*PROBLEM DETAILS:*
Copy the data verbatim and leave out every picture.

*PROVIDED DATA:*

--------------------------------

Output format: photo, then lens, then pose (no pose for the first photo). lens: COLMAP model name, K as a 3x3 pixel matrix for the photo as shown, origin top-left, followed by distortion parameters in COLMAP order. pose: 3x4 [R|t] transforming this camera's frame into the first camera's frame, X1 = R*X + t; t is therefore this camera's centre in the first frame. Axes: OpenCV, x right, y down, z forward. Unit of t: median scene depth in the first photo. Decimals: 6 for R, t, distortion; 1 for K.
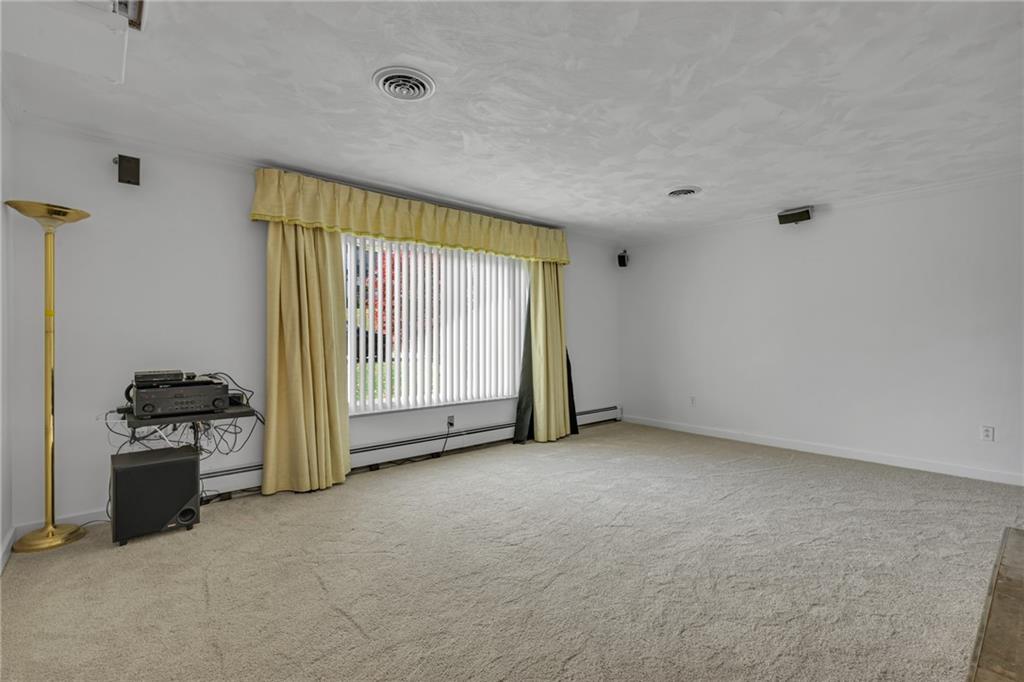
lens RADIAL K [[467.1, 0, 512.2], [0, 467.1, 338.9], [0, 0, 1]] dist [0.014415, -0.000094]
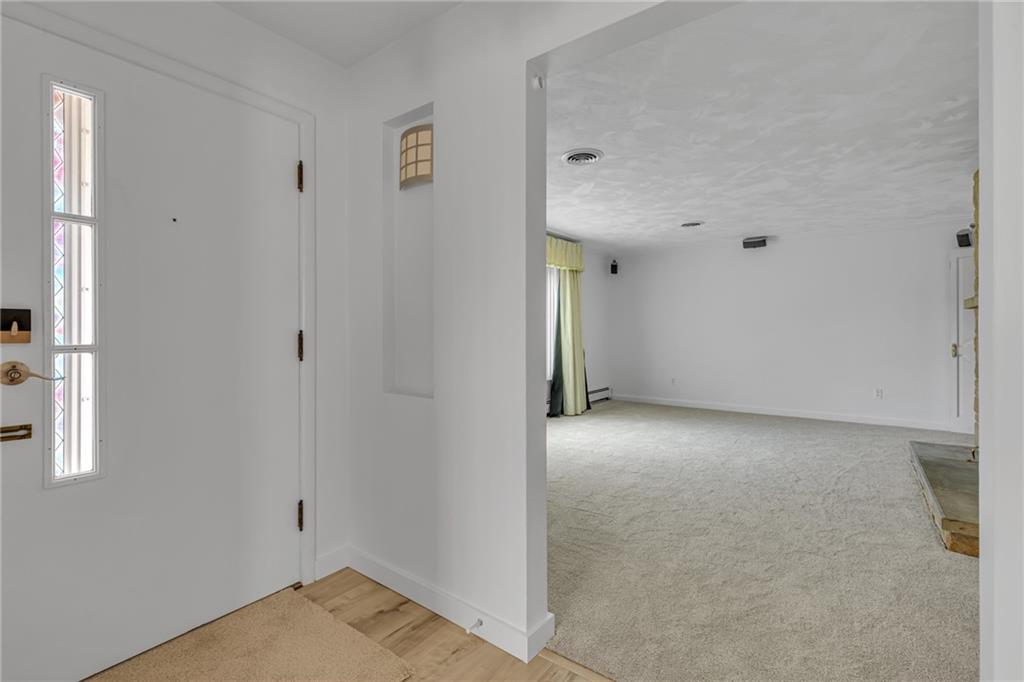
lens RADIAL K [[467.1, 0, 511.5], [0, 467.1, 337.4], [0, 0, 1]] dist [0.014415, -0.000094]
pose [[0.977486, -0.001876, 0.210992, -0.349556], [-0.000356, 0.999944, 0.010538, 0.000166], [-0.211000, -0.010376, 0.977431, -0.176185]]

--------------------------------

*YOUR SOLUTION:*
Output format: photo, then lens, then pose (no pose for the first photo). lens: COLMAP model name, K as a 3x3 pixel matrix for the photo as shown, origin top-left, followed by distortion parameters in COLMAP order. pose: 3x4 [R|t] transforming this camera's frame into the first camera's frame, X1 = R*X + t; t is therefore this camera's centre in the first frame. Axes: OpenCV, x right, y down, z forward. Unit of t: median scene depth in the first photo. Decimals: 6 for R, t, distortion; 1 for K.
lens RADIAL K [[467.1, 0, 512.2], [0, 467.1, 338.9], [0, 0, 1]] dist [0.014415, -0.000094]
lens RADIAL K [[467.1, 0, 511.5], [0, 467.1, 337.4], [0, 0, 1]] dist [0.014415, -0.000094]
pose [[0.977486, -0.001876, 0.210992, -0.349556], [-0.000356, 0.999944, 0.010538, 0.000166], [-0.211000, -0.010376, 0.977431, -0.176185]]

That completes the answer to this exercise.